With “Bowie” closing the first set of this show as well as 8/19/12, it’s hard not to have Bill Graham-sized expectations when the second set opens with “Crosseyed and Painless,” just as it did in San Francisco. This “Crosseyed” does not feature type-II jamming, but does segue sweetly into “McGrupp and The Watchful Hosemasters.” “McGrupp” is bookended by rough moments but flirts briefly with an unusual, up-tempo jam that fans of the song will want to add to their collection. As “McGrupp” drifts away, “Mike’s Song” bursts through the doorway. Even when it stays well within the box and lacks the sought-after second jam, “Mike’s Song” gets the feet moving and the glowsticks flying. It also teases the mind with possibilities. What will make up the meat of the “Mike’s Groove” sandwich? The tried and true “I Am Hydrogen?” A potentially beautiful “Simple?” Or something completely off the beaten path? I unfortunately have to admit that the answer to this question, “Bouncing Around the Room,” hits me like a punch in the gut. I don’t hate “Bouncin’,” but I think it pulls the rug out from under a set when deployed in this spot. Fortunately, Trey picks things back up by tearing into “Axilla,” and just when you think you’ve got things figured out, he throws you a curve ball in the form of the first “Tweezer” ever to appear within “Mike’s Groove.”

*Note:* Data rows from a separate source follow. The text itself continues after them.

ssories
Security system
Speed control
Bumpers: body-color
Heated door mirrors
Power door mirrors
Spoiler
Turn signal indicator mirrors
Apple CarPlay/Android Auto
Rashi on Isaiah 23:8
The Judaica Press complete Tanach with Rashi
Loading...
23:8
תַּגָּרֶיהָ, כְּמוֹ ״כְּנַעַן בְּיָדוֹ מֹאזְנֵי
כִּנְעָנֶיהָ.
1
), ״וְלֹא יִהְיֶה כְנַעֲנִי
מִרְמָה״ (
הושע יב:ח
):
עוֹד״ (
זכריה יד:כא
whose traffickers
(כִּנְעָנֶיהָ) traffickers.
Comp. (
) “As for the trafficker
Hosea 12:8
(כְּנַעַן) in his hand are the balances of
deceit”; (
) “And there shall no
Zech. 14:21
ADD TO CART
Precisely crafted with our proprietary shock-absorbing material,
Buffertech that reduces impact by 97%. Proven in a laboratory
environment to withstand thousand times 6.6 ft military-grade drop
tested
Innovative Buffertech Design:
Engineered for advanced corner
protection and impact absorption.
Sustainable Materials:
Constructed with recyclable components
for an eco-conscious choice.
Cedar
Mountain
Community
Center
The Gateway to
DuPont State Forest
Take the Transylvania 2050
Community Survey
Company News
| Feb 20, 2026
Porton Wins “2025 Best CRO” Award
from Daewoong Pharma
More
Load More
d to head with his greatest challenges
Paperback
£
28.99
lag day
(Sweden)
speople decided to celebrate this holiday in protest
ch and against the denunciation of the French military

This “Tweezer” evolves into an ambient groove which is admittedly less mesmerizing when listened to in the sober light of day than it was in the Chris Kuroda-painted amphitheater. It is pretty and perhaps still the musical highlight of the evening, but it is brief and not particularly risky. Concluding with whale song and space, “Tweezer” is followed by a version of “Harry Hood” which, while not poorly played, is more noteworthy for its placement than for its improvisation. Finishing “Hood,” Trey next delves into “The Horse” > “Silent in the Morning,” completing the slow song/jam song sandwich before “Weekapaug” completes the “Mike’s Groove.” The always happy-to-tease “Suzy Greenberg” contains several call backs to “Crosseyed and Painless” and closes the set on a high note, while the “Big Black Furry Creature From Mars,” “Tweezer Reprise” combo, complete with wild Trey antics, is a suitably crazy, throwback encore.

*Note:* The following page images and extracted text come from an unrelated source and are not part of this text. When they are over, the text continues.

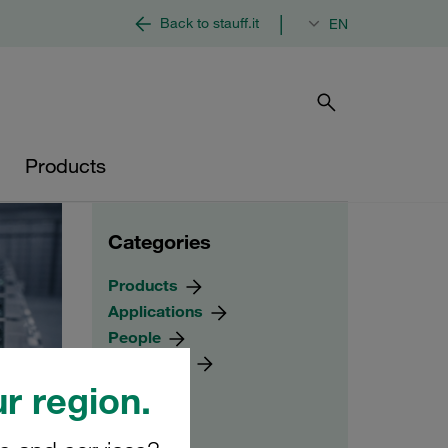
|
Back to stauff.it
EN
Products
Categories
Products
Applications
People
Worldwide
r region.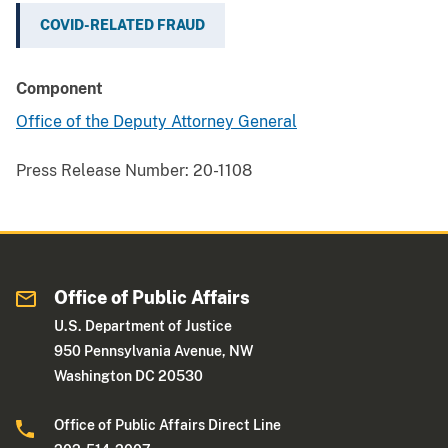
COVID-RELATED FRAUD
Component
Office of the Deputy Attorney General
Press Release Number:
20-1108
Office of Public Affairs
U.S. Department of Justice
950 Pennsylvania Avenue, NW
Washington DC 20530
Office of Public Affairs Direct Line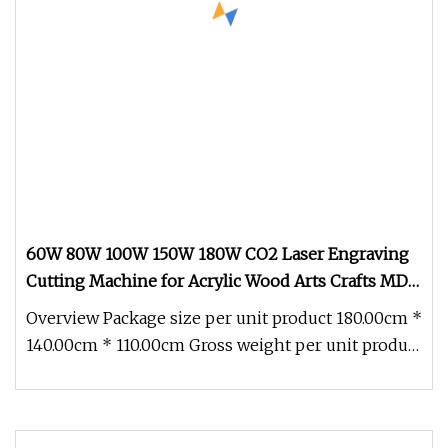
60W 80W 100W 150W 180W CO2 Laser Engraving
Cutting Machine for Acrylic Wood Arts Crafts MDF
ABS Board Plastic Fabric Clothing Leather
Overview Package size per unit product 180.00cm *
140.00cm * 110.00cm Gross weight per unit product
400.000kg 60W 80W 10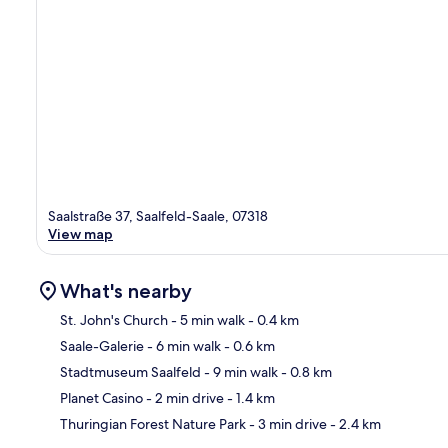
Saalstraße 37, Saalfeld-Saale, 07318
View map
What's nearby
St. John's Church
- 5 min walk
- 0.4 km
Saale-Galerie
- 6 min walk
- 0.6 km
Ma
Stadtmuseum Saalfeld
- 9 min walk
- 0.8 km
Planet Casino
- 2 min drive
- 1.4 km
Thuringian Forest Nature Park
- 3 min drive
- 2.4 km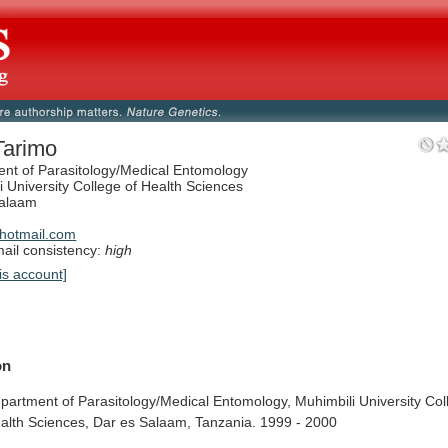
Tarimo
nt of Parasitology/Medical Entomology
i University College of Health Sciences
Salaam
a
hotmail.com
il consistency:
high
is account]
on
partment
of
Parasitology/Medical
Entomology,
Muhimbili
University
Col
alth
Sciences,
Dar
es
Salaam,
Tanzania.
1999
-
2000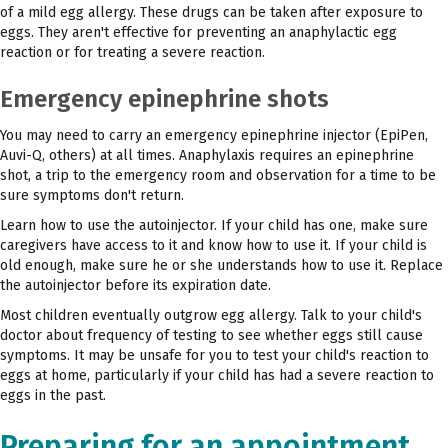
of a mild egg allergy. These drugs can be taken after exposure to
eggs. They aren't effective for preventing an anaphylactic egg
reaction or for treating a severe reaction.
Emergency epinephrine shots
You may need to carry an emergency epinephrine injector (EpiPen,
Auvi-Q, others) at all times. Anaphylaxis requires an epinephrine
shot, a trip to the emergency room and observation for a time to be
sure symptoms don't return.
Learn how to use the autoinjector. If your child has one, make sure
caregivers have access to it and know how to use it. If your child is
old enough, make sure he or she understands how to use it. Replace
the autoinjector before its expiration date.
Most children eventually outgrow egg allergy. Talk to your child's
doctor about frequency of testing to see whether eggs still cause
symptoms. It may be unsafe for you to test your child's reaction to
eggs at home, particularly if your child has had a severe reaction to
eggs in the past.
Preparing for an appointment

Sometimes you can’t fully appreciate how great the music is when you’re standing in a crowd of thousands, and sometimes the transcendent aspects of Phish overwhelm your ability to be critical. Charlotte probably will prove to be an example of the latter, in my case, once the 48 hour rule has expired. My recommendation, though, is to listen to the “Ocelot” and ponder where it might go in the future, check out the “Gin,” “Bowie,” and “Hood” and wonder what might have been, and experience the “Tweezer” to see if it moves you in the same way it first moved me. Above all, though, let it please you with a teaser of what comes next.